ABDC pits competing dance troupes against one other in a way that never compromises a group's strengths. Troupes are asked to incorporate new theme elements each week as opposed to upending their entire trained musical styles. Now in its fourth season with its most memorable contestants yet, America's Best Dance Crew is finally earning the attention its urgent choreography and stellar camerawork deserve.

The panel of judges includes hip-hop choreographer Shane Sparks, pop singer Lil Mama, and ex-NSYNC member J.C. Chasez. They don't matter (though their evaluations utilize slow-motion replay, which is genius). It's all about tightly rendered, breathlessly expressive dancing -- without the filler of backstage melodrama and dubious challenge editing. You get the sense from watching these performers that national exposure was never on their mind until this show came to be -- and that's a joy to behold. While Project Runway's designers spew soundbites as an obligation, and while So You Think You Can Dance forces a camaraderie among its contestants, these people have worked together for years and have no time for idle, incendiary quotes. It's just fast, impressive, explosive fun.

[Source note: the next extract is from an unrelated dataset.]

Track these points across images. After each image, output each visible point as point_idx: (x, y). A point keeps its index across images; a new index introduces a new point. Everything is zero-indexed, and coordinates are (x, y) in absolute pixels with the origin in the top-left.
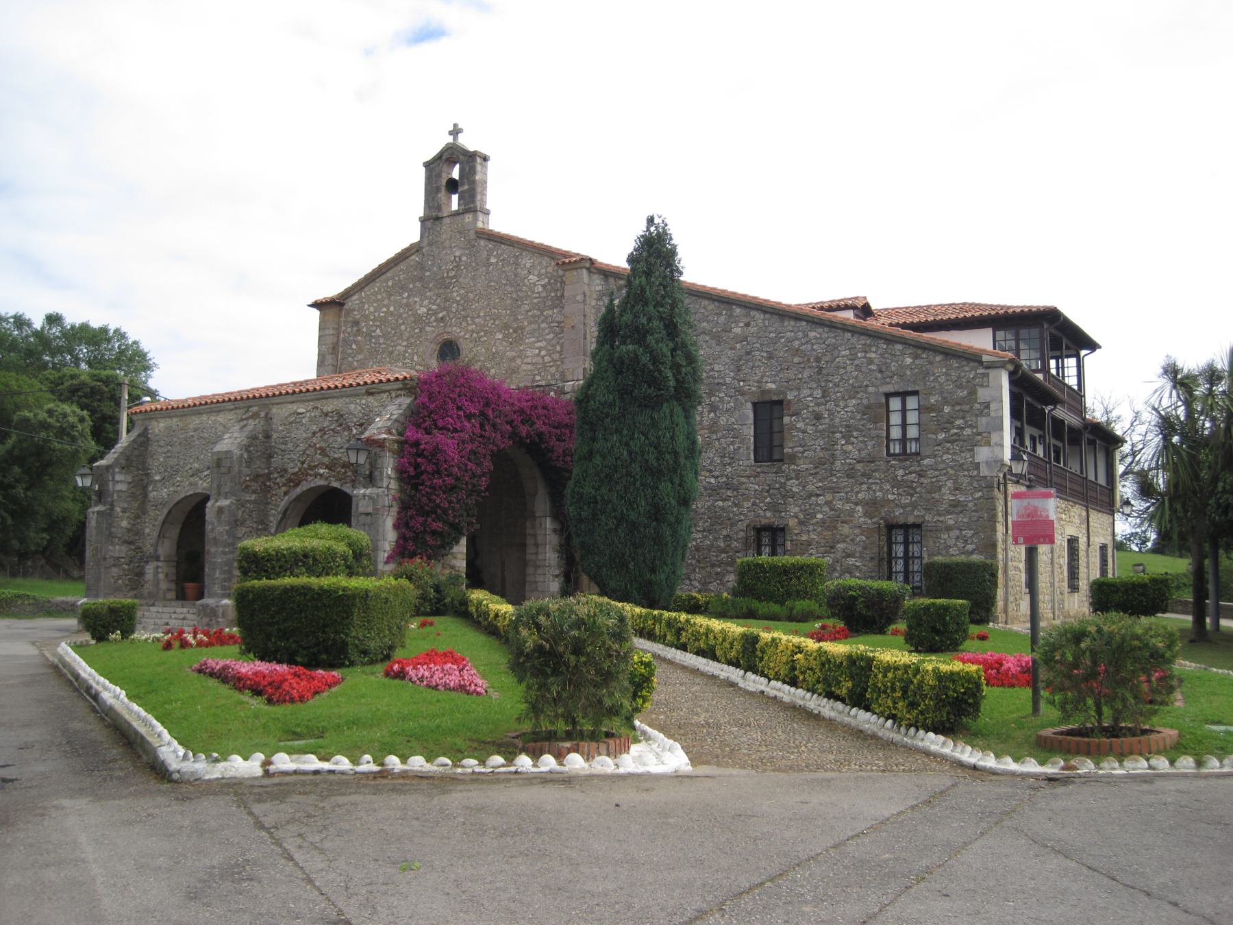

Vogue Evolution, the first crew on the show ever devoted to New York drag ball-style "vogueing," was eliminated this week. Here's their finest performance, a tribute to Beyonce's "Deja Vu" video -- and perhaps the greatest routine of the season. Isn't this just a touch more titillating than extinguishing torch flames or the sight of a chef packing his knives?


  • sixhundred says:

    And on network television you're not gonna see a judge call out a transexual on etiquette and gender realness in a black pot/black kettle standoff...
    hi 5

  • PurpleFigment says:

    As an almost 50 yr old grandmother, I'm not sure I would be considered an average viewer, but I have to agree with the reviewer - ABDC is the best reality show on the air. Normally I hate reality shows and avoid them like the plague. I've sampled many to make sure I'm not missing anything and repeatedly come back to my original opinion - reality shows are low budget dribble, high in sensationalism, low in believabilty, inflicted on us by networks, who underestimate our intelligence, to save money while making executives lives easier.
    Then I caught an episode of ABDC and was hooked. The contestants are passionate about what the do, imaginative, entertaining... I could go on and on. Add to that the impression that while some may have formal training others would do whatever it takes to learn moves and expand their knowledge.
    The voting viewing control who wins. The judges comments are wonderful - always finding a way to balance negative critiquing with positive feedback while offering sensible advice. Many teachers and youth group workers could learn from them on how to build people up. Besides, the performers are the center of this show. MC Mario and the judges are just there to keep things rolling.
    This is one show I really enjoy!